My friends here have been so supportive and kind since I got back that I know I made the right decision. My generous friend Susan, who is giving me a safe, comfortable and stress-free environment to heal, has reminded me of that, urging me to not feel guilty or responsible for the damage to my feet. She suggested that holding on to that kind of guilt and misplaced responsibility actually holds the damage in, arrests the healing process. We know, all of us, that what we tell ourselves is the truth becomes the truth. She pointed out the folly in my continued thinking that I had damaged my body, even if I didn’t mean to. What I need ed to be thinking, and saying, was that I was healing my body. Such a simple thing. And so profound.

So here it is. I am healing myself, physically, mentally, and spiritually. I am grateful for this opportunity to concentrate on the healing process, on being present in that process. Thank you, Susan, for being kind enough to help me help myself. Oh! And for letting me spend time with Harmony. I miss my animals so much. It’s one of the things that caused me such personal pain on the Trail. Being here, with Harmony, has help me relax and appreciate the present, relieved the stress of trying to figure out what I’m going to do. Harmony has accepted me completely, just as I am, and that warmth does more good than any pill from the doctor.

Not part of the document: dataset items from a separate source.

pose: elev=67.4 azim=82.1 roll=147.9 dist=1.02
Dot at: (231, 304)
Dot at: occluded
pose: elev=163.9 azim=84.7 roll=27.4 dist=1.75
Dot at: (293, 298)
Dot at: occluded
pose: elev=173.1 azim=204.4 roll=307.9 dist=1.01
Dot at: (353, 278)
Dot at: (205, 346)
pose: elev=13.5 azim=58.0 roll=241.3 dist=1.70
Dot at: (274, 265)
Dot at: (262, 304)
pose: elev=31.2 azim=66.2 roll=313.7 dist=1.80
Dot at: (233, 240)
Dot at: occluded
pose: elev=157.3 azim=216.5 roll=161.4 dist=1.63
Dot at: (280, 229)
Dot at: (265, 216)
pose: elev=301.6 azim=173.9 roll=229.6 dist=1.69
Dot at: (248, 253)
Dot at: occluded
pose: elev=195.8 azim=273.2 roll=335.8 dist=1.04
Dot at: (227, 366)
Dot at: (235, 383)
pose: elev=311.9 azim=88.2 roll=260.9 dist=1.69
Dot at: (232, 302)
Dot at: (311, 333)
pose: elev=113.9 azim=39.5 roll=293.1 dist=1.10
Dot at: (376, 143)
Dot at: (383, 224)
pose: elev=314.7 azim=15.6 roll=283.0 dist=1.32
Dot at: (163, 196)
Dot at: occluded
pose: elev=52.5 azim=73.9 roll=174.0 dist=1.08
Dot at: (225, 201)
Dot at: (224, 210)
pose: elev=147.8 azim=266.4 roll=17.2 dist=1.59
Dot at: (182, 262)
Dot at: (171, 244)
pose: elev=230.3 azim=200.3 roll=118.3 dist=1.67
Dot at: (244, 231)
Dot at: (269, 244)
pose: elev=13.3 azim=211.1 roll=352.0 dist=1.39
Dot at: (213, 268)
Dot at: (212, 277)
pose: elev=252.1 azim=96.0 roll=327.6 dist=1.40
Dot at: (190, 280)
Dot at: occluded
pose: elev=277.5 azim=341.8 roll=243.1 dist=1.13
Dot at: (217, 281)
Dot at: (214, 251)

My landlord has welcomed me back and is looking forward to my return once I have a regular work schedule. He says we’ll worry about rent after he gets back from a trip up North in a couple of weeks. I can pick up Annie and take her back home. Max will come home, he assures me.

It’s hard for me to understand the generosity of the people I have in my life now. My brother and his wife, Susan, my landlord, Richard, Donna at Common Ground, so many people here who are welcoming me home. It’s hard for me to grasp that this is home, but it is true. I haven’t been so sick for a place, for certain people, in my life. When I came back, the familiar streets were unchanged and indifferent. I felt I could look down and find my last footprint and simply step into it. Life would continue with or without me, but the footprint was there for me to step into and begin moving again. Oh, it’s good to be home!